--- RAW DATA ---

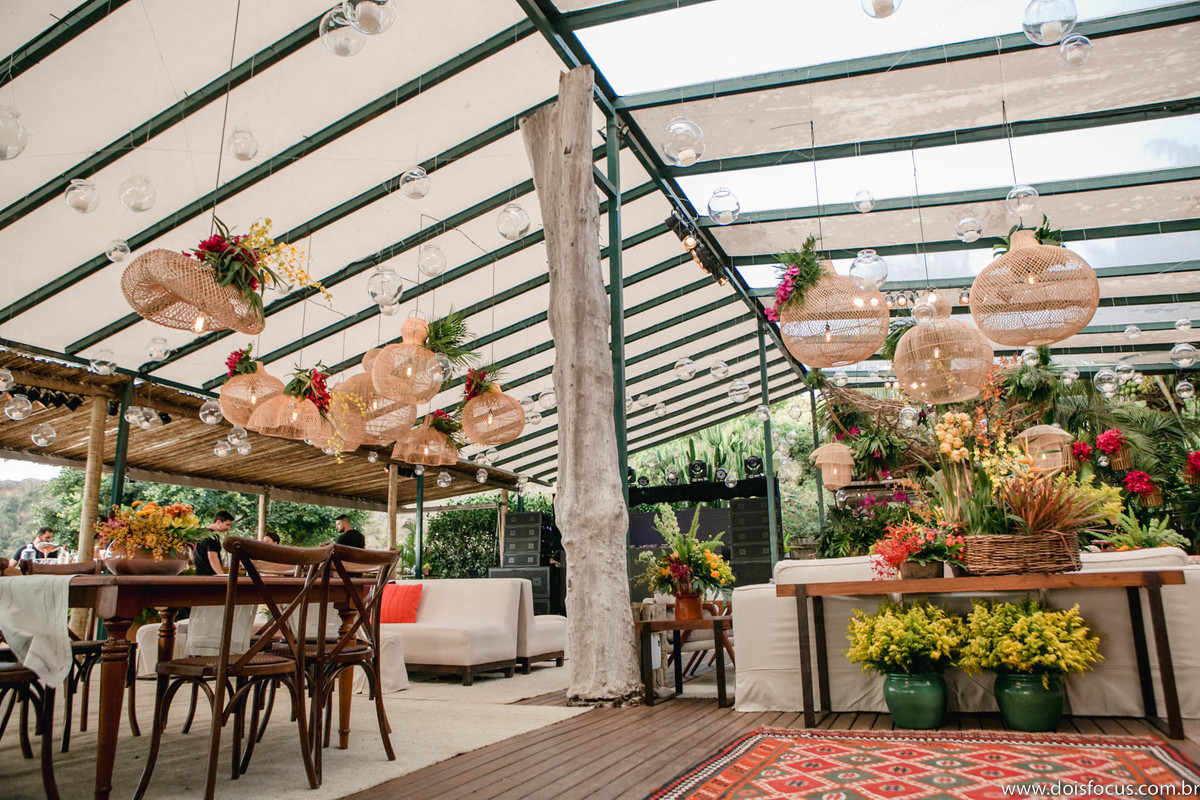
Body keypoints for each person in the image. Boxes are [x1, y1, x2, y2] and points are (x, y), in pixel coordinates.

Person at [193, 511, 234, 576]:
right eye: (227, 525)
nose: (228, 528)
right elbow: (212, 557)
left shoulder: (199, 533)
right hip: (211, 576)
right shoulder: (213, 536)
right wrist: (221, 575)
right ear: (218, 522)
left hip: (199, 575)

---

PROBLEM DETAILS — Wherever a line above includes the string "right", count it; give only the final tally.

EXERCISE ANSWER — 6